Glutamine‐utilizing transaminases are a metabolic vulnerability of TAZ/YAP‐activated cancer cells

The transcriptional regulators TAZ and YAP (TAZ/YAP) have emerged as pro‐tumorigenic factors that drive many oncogenic traits, including induction of cell growth, resistance to cell death, and activation of processes that promote migration and invasion. Here, we report that TAZ/YAP reprogram cellular energetics to promote the dependence of breast cancer cell growth on exogenous glutamine.

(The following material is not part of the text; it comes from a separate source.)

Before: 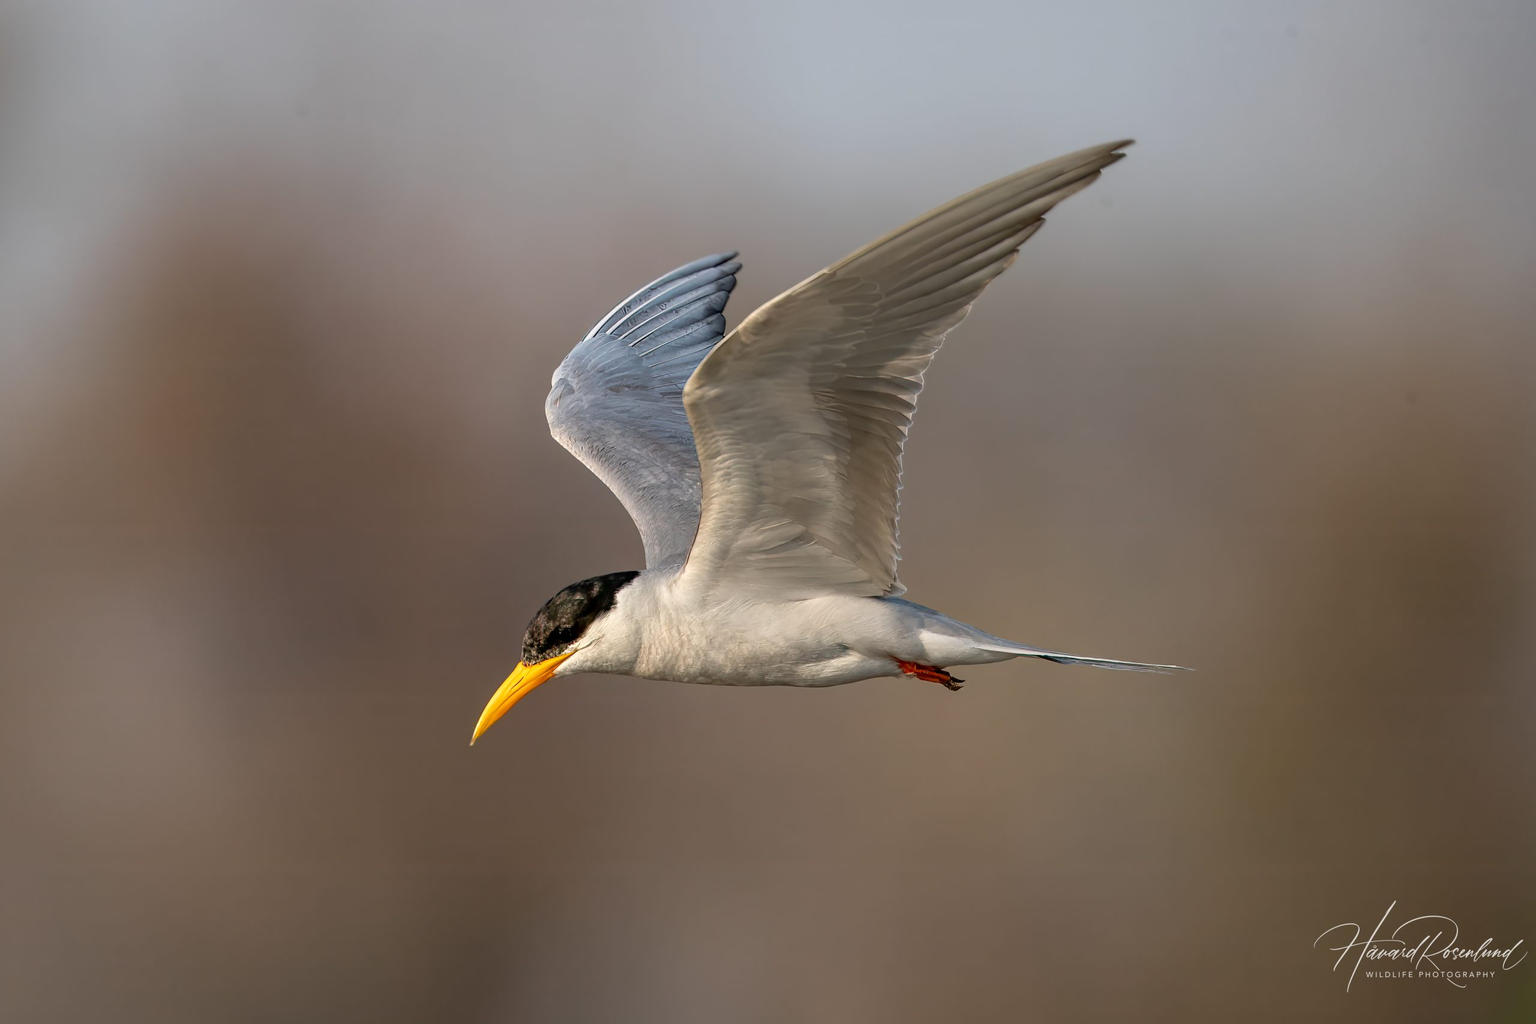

Rescue experiments with glutamine‐derived metabolites suggest an essential role for glutamate and α‐ketoglutarate (AKG) in TAZ/YAP‐driven cell growth in the absence of glutamine. Analysis of enzymes that mediate the conversion of glutamate to AKG shows that TAZ/YAP induce glutamic–oxaloacetic transaminase (GOT1) and phosphoserine aminotransferase (PSAT1) expression and that TAZ/YAP activity positively correlates with transaminase expression in breast cancer patients. Notably, we find that the transaminase inhibitor aminooxyacetate (AOA) represses cell growth in a TAZ/YAP‐dependent manner, identifying transamination as a potential vulnerable metabolic requirement for TAZ/YAP‐driven breast cancer. Synopsis Elevated levels of the transcriptional regulators TAZ/YAP, key effectors of Hippo pathway signalling, mediate breast cancer cell growth dependence on exogenous glutamine. Cancer cells with high TAZ/YAP activity are sensitive to transaminase inhibition. High TAZ/YAP levels alter cellular energetics to promote breast cancer cell growth dependence on exogenous glutamine. TAZ/YAP promote the expression of glutamic–oxaloacetic transaminase (GOT1) and phosphoserine aminotransferase (PSAT1). Transaminase inhibition represses breast cancer cell growth in a TAZ/YAP dependent manner. Graphical Abstract Elevated levels of the transcriptional regulators TAZ/YAP, key effectors of Hippo pathway signalling, mediate breast cancer cell growth dependence on exogenous glutamine. Cancer cells with high TAZ/YAP activity are sensitive to transaminase inhibition.